A quick look at the test method and the production code showed up a place
where data was being saved to file each time a
Roi() object was being
created (the objects handled by the
roi.py module). I/O operations are
slow, and saving this data as part of each object creation was also not 100%
necessary. Thus this is at least one place where we can trim some time from
the overall test suite and make the development experience a little bit more
fluid. Also, we still need to investigate
test_utils.py (the other
longest-running test file); there are also a few other modules which have an
over-proportional contribution to the overall test suite run time which need
to be analysed as well. In short, there’s still much to do!
Optimise, rinse, repeat
Here are some options to trim unnecessary run time from the test suite:
- remove superfluous tests (ones that exercise the same code but are supposedly testing different things). The tests should test one small thing and test it well.
- remove unnecessary I/O calls.
- profile and optimise the production code.
If we think we’ve managed to remove bloat from a test suite, we now just repeat the process, looking for other files where lots of time is being used (we can also already see where the other big players are) and it’s simply a matter of “lather, wash, repeat” until the test suite’s runtime is back down to (hopefully) manageable levels.
slow tests reduce development speed and give developers an excuse not to use tests for development, which is a Bad Thing.
profiling a test suite shows hotspots in test code just as well as it can show hotspots in production code.
simple tools (shell scripts, simple graphics packages, modules in Python core) are useful in getting to the final goal: speeding up the test suite (i.e. we don’t need anything fancy).
So was I successful in reducing the overall run time of our test suite?
Well, sort of.
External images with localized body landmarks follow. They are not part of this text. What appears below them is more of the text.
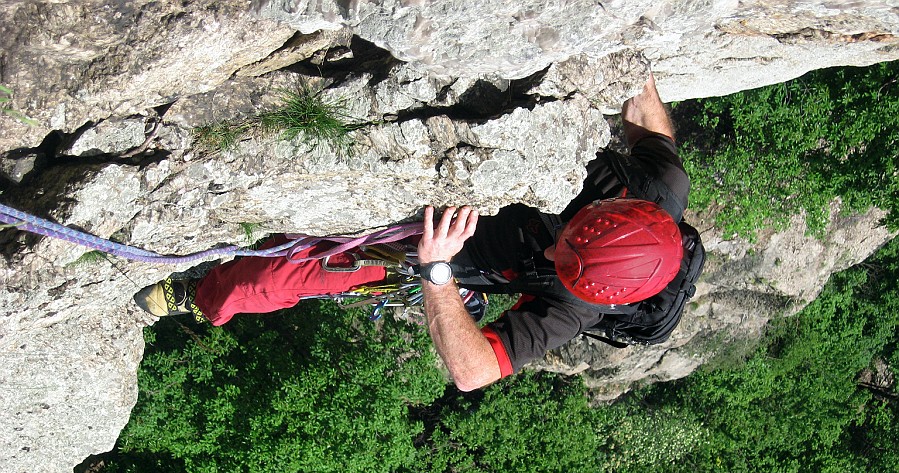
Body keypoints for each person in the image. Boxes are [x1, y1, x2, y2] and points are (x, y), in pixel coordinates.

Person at [135, 72, 690, 391]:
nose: (550, 246)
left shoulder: (575, 307)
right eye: (568, 237)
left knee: (272, 278)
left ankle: (199, 294)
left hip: (434, 249)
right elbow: (647, 118)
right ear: (609, 212)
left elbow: (473, 373)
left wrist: (438, 269)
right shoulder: (658, 186)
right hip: (477, 181)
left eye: (560, 258)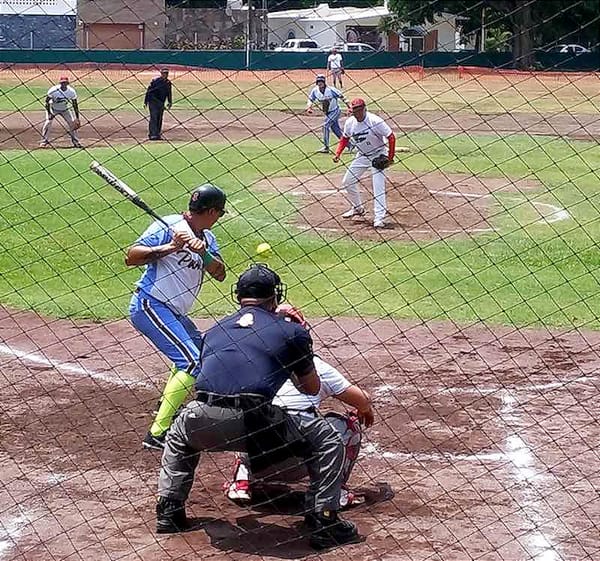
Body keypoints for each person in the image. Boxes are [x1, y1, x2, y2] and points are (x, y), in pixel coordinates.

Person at [155, 265, 360, 550]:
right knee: (328, 439)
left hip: (202, 418)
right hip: (254, 423)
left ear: (238, 295)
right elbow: (311, 388)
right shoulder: (290, 332)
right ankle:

In order to remove excess I/O inside the
other more general code needs to be written which would then make the I/O
calls unnecessary. Basically, things turned out to be more complicated to
improve that I first thought. Nevertheless, knowing where the hotspots are
and how much of an impact they have is half the battle. Also, having a test
suite with over 95% coverage of the production code is an invaluable help in
ensuring that nothing gets broken inadvertently in the process of
optimisation. Like I said above, there’s much to do!